Following Chief Justice (ag) Ian Chang’s dismissal of the Director of Public Prosecutions’ (DPP) recommendation to charge Greene with rape, there has been mounting pressure for the commissioner to go or be removed from office. Former human services minister Priya Manickchand on Tuesday became the first senior government official to join the calls for Greene to go because of his improper behaviour in a case that has put him on the brink of a rape charge.
Manickchand, who is an attorney-at-law and currently holds the portfolio of Education Minister, also expressed disquiet at Justice Chang’s ruling, which quashes the rape advice given by the Director of Public Prosecutions and bars the police from using that advice to lay a charge.
Last month at a press briefing, Luncheon had said that the government was concerned about Greene’s admission that he had consensual sex with his accuser. He had said Greene’s conduct was an issue that would have been discussed at cabinet and could attract disciplinary action.
Luncheon, who did not address the matter in his opening statements but had to be asked about it, said the government cannot remove Greene on the say-so of newspapers, women’s lawyers or the opposition, but rather in accordance with the constitution.
“In dispensing with the services of a commissioner it is not merely pulling the plug…,” Luncheon told members of the media at Office of the President adding that there must be “substantial cause”.
“…You are not going to go on the telephone and be taped making unacceptable statements; the constitution prescribed the process for the removal of a commissioner. So even if I were intrigued by the notion of pulling the plug I will have to come back to ground floor, come back to reality and understand that there is a process, a constitutional process to so do,” he said.
Luncheon’s reference to the telephone tape was in relation to taped conversations that surfaced of former commissioner Winston Felix and others including attorney-at-law Basil Williams, which ultimately saw the former commissioner going off on retirement leave after mounting a challenge of a directive by Prime Minister Sam Hinds in the High Court. The tapes were widely believed to have been made by convicted drug trafficker Roger Khan and while Felix has not denied that the voice on the tape was his, he has maintained that the tapes were doctored.
Asked about whether the government supports the calls for Greene to go, Luncheon said while “it is a matter that is under discussion currently”, he believes that the calls are not being made to the government but rather to Greene.
Asked whether the government couldn’t just fire Greene, since he has passed the retirement age of 55 and is now on contract, Luncheon said while that might be correct Greene is still holding the post of Commissioner and is discharging the duties of commissioner properly.

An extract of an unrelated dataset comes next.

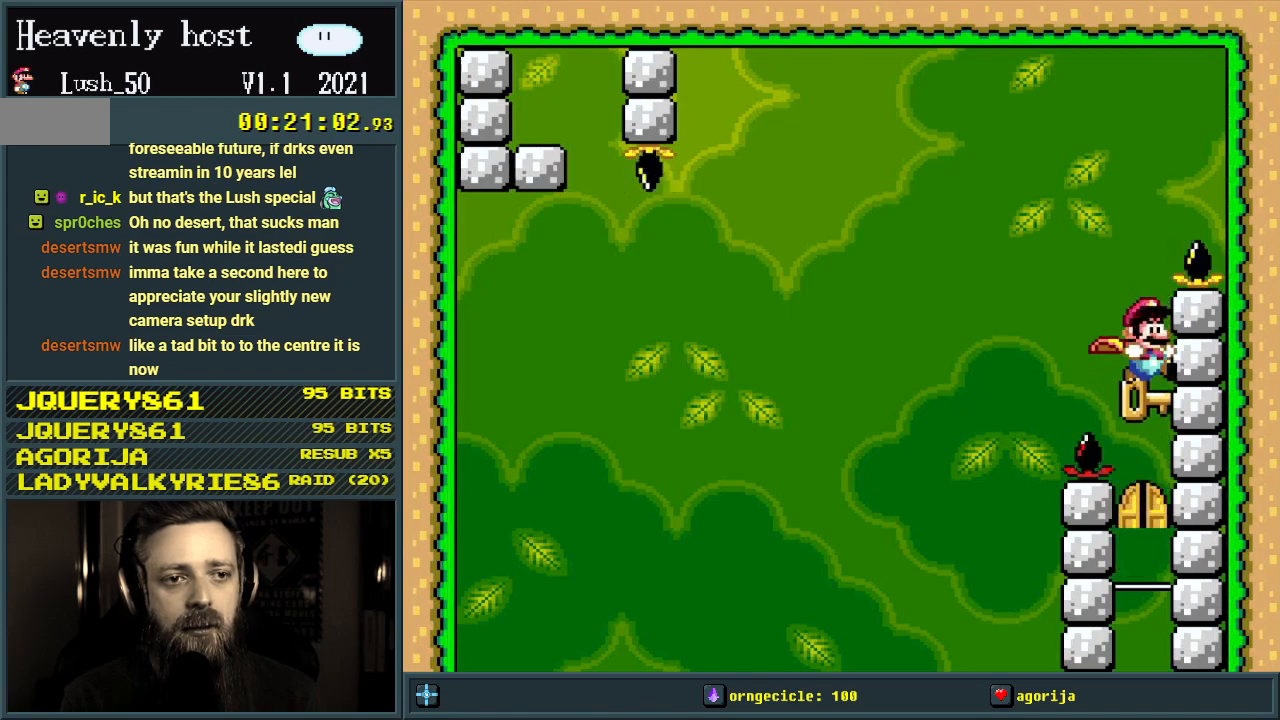
{"buttons": ["B", "DPAD_RIGHT"], "events": [[100, "DPAD_UP", "down"], [117, "B", "down"], [117, "DPAD_UP", "up"]]}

“After age 55, the constitution deposes in the commissioner and the president an engagement for his services to be retained at least until age 60. I am not certain but I feel comfortable that he is yet to achieve that age 60,” the Cabinet Secretary said.
Further probed about the commissioner’s admission that he had sexual intercourse with a woman who had sought help from his office and whether or not it is an abuse of his public office, Luncheon said: “Plainly speaking, the way you put it, I would say no. What you really mean is that in the pursuit of his functions that indeed a witness in a matter under investigation engaged with the commissioner, in his words, in sexual encounters and if you say that then this is an ethical problem.”
And as to whether the government will address the ethical problem, Luncheon said that in addition to the ethical dimensions from the beginning much focus were on the criminal aspect because the female in the matter cried rape.
“The DPP advised charge, the Chief Justice on a constitutional motion rejected the advice of the DPP to charge,” Luncheon said.
He added that until the government is certain that the authorities that are vested with the responsibility of appeal will not move in that direction only then will it take action of its own.
“But if we were to assume that the criminal matter has been dealt with…then you could understand now cabinet’s… address of the other aspects of this matter.”
In answer to the question as to whether pending criminal proceedings barred the government from taking actions against Greene, Luncheon said the question is a moot one since as of yesterday the government had taken no action.
Caution is the word of the game for the government, as Dr Luncheon said that it has to be clear in their minds that “when we do make decisions that they would at least be decisions …that are beyond the kind of contention…” These contentions, he said, have evolved since the Chief Justice’s decision and as such the government would “like to be on the correct and safe side and indeed adopt a position that resonates, that addresses the concerns of all and sundry in this matter.”